11. RIGHTS NOT TRANSFERABLE

                  Rights to incentive cash awards and deferred incentive awards
are not transferable by a participant except upon the death of the participant
by operation of will or the laws of intestacy.

12. FUNDING

                  The Plan is not funded. All awards that are not received in
cash shall remain as part of the general assets of the Company and shall not be
deemed held in trust for the benefit of the participant.

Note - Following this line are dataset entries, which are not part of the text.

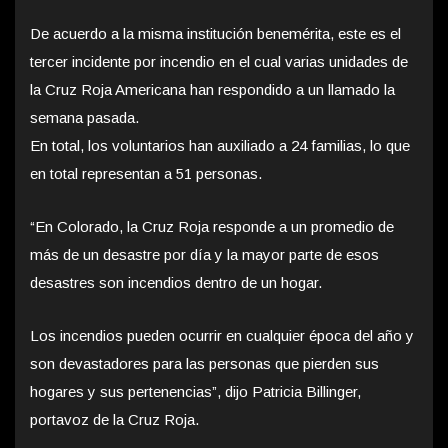
De acuerdo a la misma institución benemérita, este es el
tercer incidente por incendio en el cual varias unidades de
la Cruz Roja Americana han respondido a un llamado la
semana pasada.
En total, los voluntarios han auxiliado a 24 familias, lo que
en total representan a 51 personas.
“En Colorado, la Cruz Roja responde a un promedio de
más de un desastre por día y la mayor parte de esos
desastres son incendios dentro de un hogar.
Los incendios pueden ocurrir en cualquier época del año y
son devastadores para las personas que pierden sus
hogares y sus pertenencias”, dijo Patricia Billinger,
portavoz de la Cruz Roja.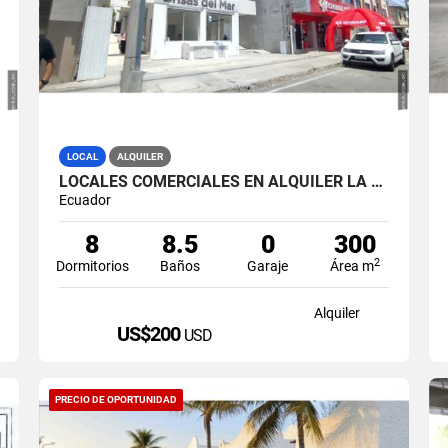
LOCAL
ALQUILER
LOCALES COMERCIALES EN ALQUILER LA LIBERTAD AV. 9 OCTUBRE
Ecuador
8
8.5
0
300
2
Dormitorios
Baños
Garaje
Área m
Alquiler
US$200
USD
PRECIO DE OPORTUNIDAD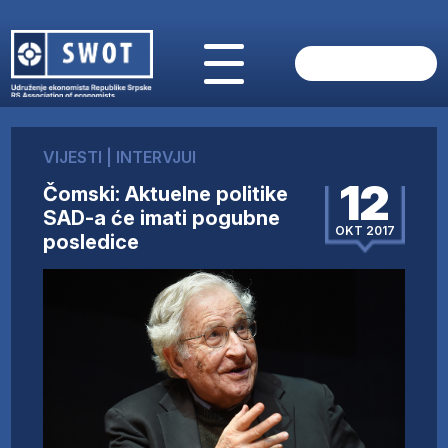
POČETNA
O NAMA
VIJESTI
|
INTERVJUI
VIJESTI
12
Čomski: Aktuelne politike
AKTUELNO
SAD-a će imati pogubne
ANALIZE
OKT 2017
posledice
KOMPANIJE
FINANSIJE
IZ STRANIH MEDIJA
AKTIVNOSTI
SWOT INTERVJU
UČLANI SE
KONTAKT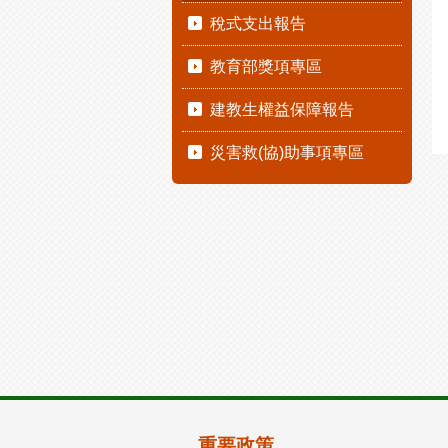
稅式支出報告
教育部獎項專區
建教生權益保障報告
災害救(協)助事項專區
重要政策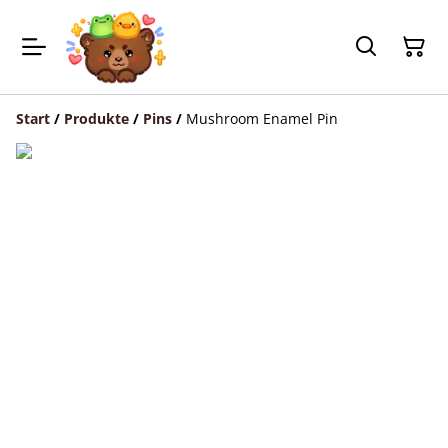
Start
/
Produkte
/
Pins
/
Mushroom Enamel Pin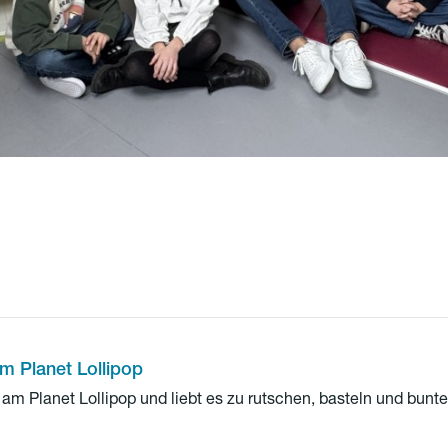
m Planet Lollipop
am Planet Lollipop und liebt es zu rutschen, basteln und bunte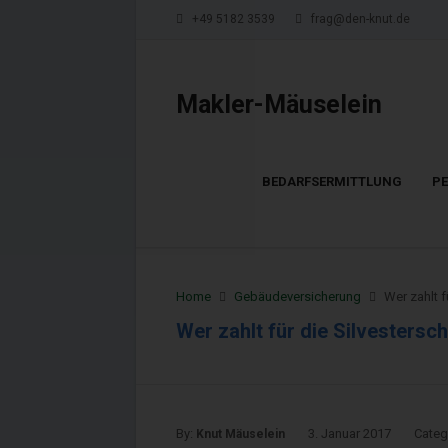
+49 5182 3539
frag@den-knut.de
Makler-Mäuselein
BEDARFSERMITTLUNG
P
Home
Gebäudeversicherung
Wer zahlt f
Wer zahlt für die Silvestersc
By:
3. Januar 2017
Categ
Knut Mäuselein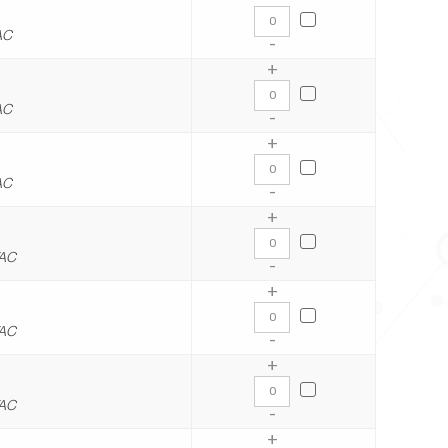
AC
-
+
AC
-
+
AC
-
+
VAC
-
+
VAC
-
+
VAC
-
+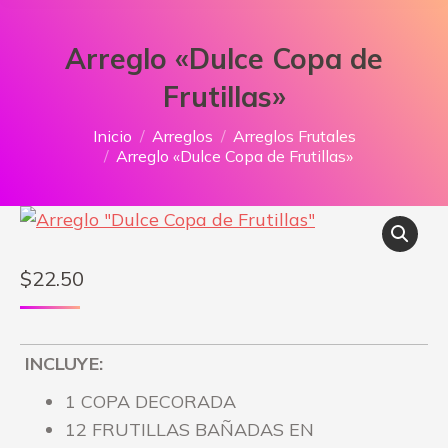
Arreglo «Dulce Copa de
Frutillas»
Estás aquí:
Inicio
Arreglos
Arreglos Frutales
Arreglo «Dulce Copa de Frutillas»
$
22.50
INCLUYE:
1 COPA DECORADA
12 FRUTILLAS BAÑADAS EN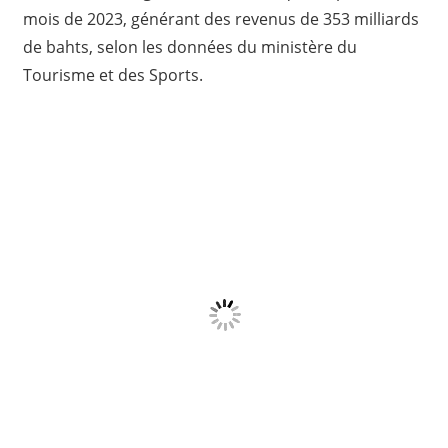
mois de 2023, générant des revenus de 353 milliards
de bahts, selon les données du ministère du
Tourisme et des Sports.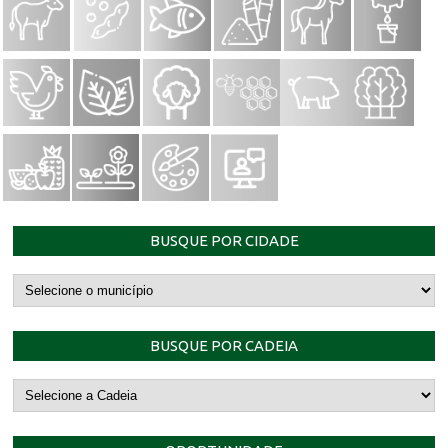
BUSQUE POR CIDADE
BUSQUE POR CADEIA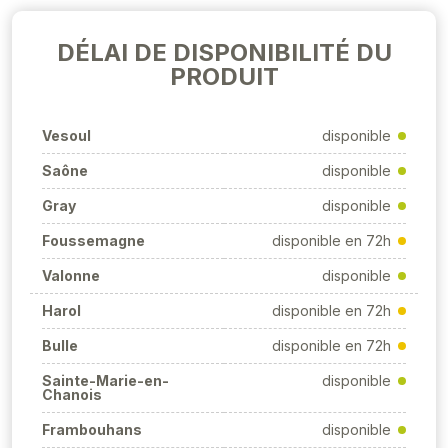
DÉLAI DE DISPONIBILITÉ DU
PRODUIT
Vesoul
disponible
Saône
disponible
Gray
disponible
Foussemagne
disponible en 72h
Valonne
disponible
Harol
disponible en 72h
Bulle
disponible en 72h
Sainte-Marie-en-
disponible
Chanois
Frambouhans
disponible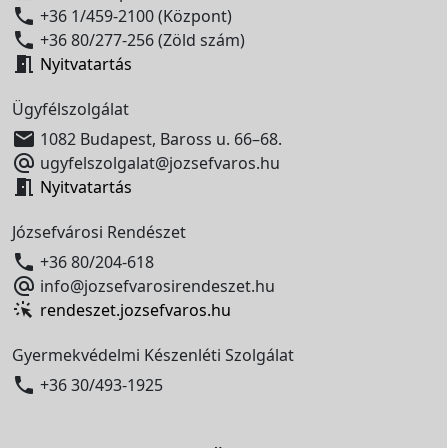

+36 1/459-2100 (Központ)

+36 80/277-256 (Zöld szám)

Nyitvatartás
Ügyfélszolgálat

1082 Budapest, Baross u. 66–68.

ugyfelszolgalat@jozsefvaros.hu

Nyitvatartás
Józsefvárosi Rendészet

+36 80/204-618

info@jozsefvarosirendeszet.hu
rendeszet.jozsefvaros.hu
Gyermekvédelmi Készenléti Szolgálat

+36 30/493-1925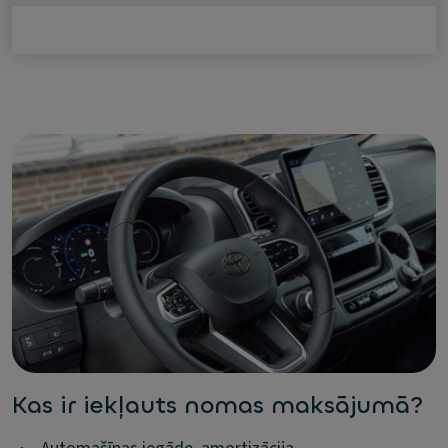
Kas ir iekļauts nomas maksājumā?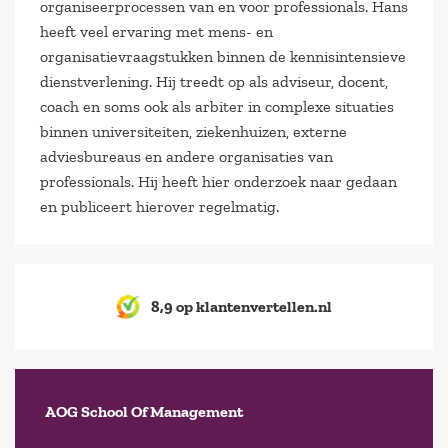
organiseerprocessen van en voor professionals. Hans
heeft veel ervaring met mens- en
organisatievraagstukken binnen de kennisintensieve
dienstverlening. Hij treedt op als adviseur, docent,
coach en soms ook als arbiter in complexe situaties
binnen universiteiten, ziekenhuizen, externe
adviesbureaus en andere organisaties van
professionals. Hij heeft hier onderzoek naar gedaan
en publiceert hierover regelmatig.
8,9 op klantenvertellen.nl
AOG School Of Management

13. WITHHOLDING OF APPLICABLE TAXES

                  The Company shall have the right to withhold amounts from
incentive cash awards and deferred incentive awards as shall be required to be
withheld by the Company pursuant to any statute or other governmental regulation
or ruling.

14. CONCLUSION

                  The interpretation of the Plan or any provision thereof or the
operating rules made by the Committee shall be binding upon both the Company and
every participant in the Plan. While it is the intention of the Company to
provide a fair and reasonable basis for the determination of incentive
compensation awards and the selection of the participants, the Plan is not an
employment contract between the Company and the salaried employees or any
participants and shall not constitute an agreement by the Company to continue
any participant in its employ for any period of time notwithstanding that the
termination of the employment of a participant during a fiscal year will
preclude an incentive award to such participant for such year.